November 28, 2025

Hands-on with Tabsdata: Publishing and Subscribing Salesforce Reports

All code for this post can be found here: Publishing and Subscribing Salesforce Reports

Working in Marketing Operations for a few years prior to coming into Tabsdata, I have quite a bit of experience working with Salesforce. Because it sits at the intersection of so many different teams: Sales, Marketing, Customer Success, Sales Eng, Finance, etc., one thing you notice is that even though we all share the same database, the ways people use that data diverge massively.  

Data Eng prefers to do some sort of ELT into a data warehouse or datalake, while Sales manages everything within Salesforce Reports.  It’s not a problem per se, however it gets difficult when data in your BI tool starts diverging from the data that Sales or Marketing has in their Salesforce reports. Then you have to rebuild the salesforce report manually with SOQL and constantly be monitoring if the report filters have changed.

Also, Salesforce is not great at tracking changes to your data on a macro scale. Sure, you can see data value changes on an individual record, but you need to set field history tracking on a limited set of fields; so answering business level questions like “how many mqls did I have in this report 6 days ago” is difficult unless you’re explicitly snapshotting your data every day. 

With Tabsdata’s 1.3.0 release, we introduce new connectors for Salesforce reports that allow you to easily Publish Salesforce Report Data. All you need is your salesforce report  name and you can easily propagate salesforce report data while automatically snapshotting and versioning the data as well.

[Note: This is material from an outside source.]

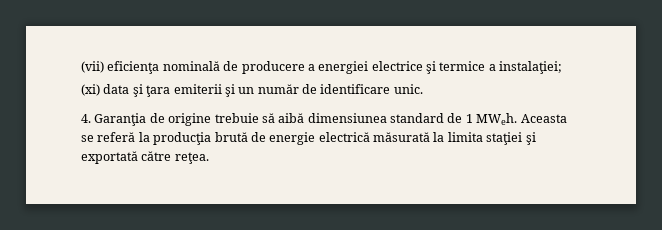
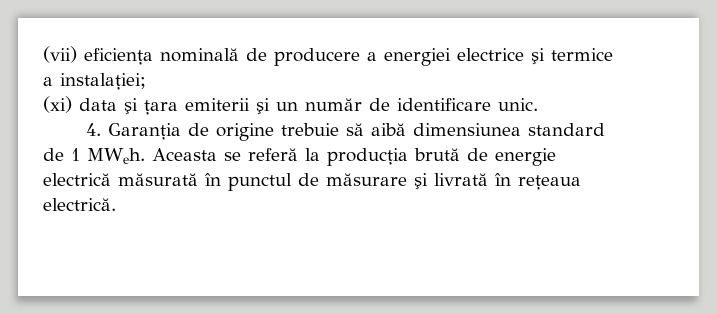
[433,132,536,145] [81,151,209,164] la limita staţiei şi exportată către reţea. -> [204,173,581,191] [43,198,116,211] în punctul de măsurare şi livrată în reţeaua electrică.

In this blog and tutorial, I not only publish data from Salesforce, but I also generate a daily lead count by status and a delta of how these lead counts differ day-to-day.

Overview

The pipeline consists of two parts:

  1. Publisher: Reads Salesforce Report Data and Publishes it into Tabsdata.
  2. Transformer: Calculates Breakdown of Leads by Status.
  3. Subscriber: Writes Tabsdata Table Data into Snowflake

Publishing from Salesforce

I start by registering a publisher that queries the my Salesforce Report and publishes it into a Tabsdata Table called sf_snapshot


@td.publisher(
    source=td.SalesforceReportSource(
        report=SALESFORCE_REPORT,
        find_report_by="name",
        column_name_strategy="columnName",
        credentials=td.SalesforceTokenCredentials(
            SALESFORCE_USER,
            SALESFORCE_PASSWORD,
            SALESFORCE_TOKEN,
        ),
    ),
    tables="sf_snapshot",
)
def salesforce_pub(
    tf: td.TableFrame,
):
    return tf
  

Aggregating Data by Status

I then build a transformer that does two things:

  1. Calculates the count of leads in each lead status.
  2. Generates a delta of how each status's lead count compares to the previous version of the report.

@td.transformer(
    input_tables=["sf_snapshot", "sf_snapshot@HEAD^"],
    output_tables=["status_agg"],
)
def agg_statuses(leads: td.TableFrame, old_leads: td.TableFrame):

    status_agg = leads.group_by(td.col("STATUS")).agg(
        td.col("STATUS").alias("STATUS_COUNT").count()
    )
    if old_leads is None:
        old_leads = status_agg.rename({"STATUS_COUNT": "OLD_STATUS_COUNT"})
    else:
        old_leads = old_leads.group_by(td.col("STATUS")).agg(
            td.col("STATUS").alias("OLD_STATUS_COUNT").count()
        )

    status_agg = status_agg.join(
        old_leads,
        how="left",
        on="STATUS",
    )
    status_agg = (
        status_agg.with_columns(
            td.col("STATUS_COUNT")
            .sub(td.col("OLD_STATUS_COUNT").cast(td.Int32))
            .alias("DELTA")
        )
        .drop("OLD_STATUS_COUNT")
        .sort(td.col("STATUS"), descending=True)
    )
    return status_agg
  

This makes it very easy to view the state of your leads at a specific point in time and pinpoint when large fluctuations in statuses are occuring.

Subscribing to Snowflake

I then subscribe my two tables into Snowflake


@td.subscriber(
    tables=["sf_snapshot", "status_agg"],
    destination=td.SnowflakeDestination(
        CONNECTION_PARAMETERS,
        destination_table=["sf_snapshot", "status_agg"],
        if_table_exists="replace",
    ),
)
def snowflake_sub(tf, tf1):
    return tf, tf1
  

Results

With three functions, I was able to build a basic ELT workflow between Salesforce and Snowflake. After I invoked my publisher a few times, I was able to dive into the UI to see my execution history and versioned lead data.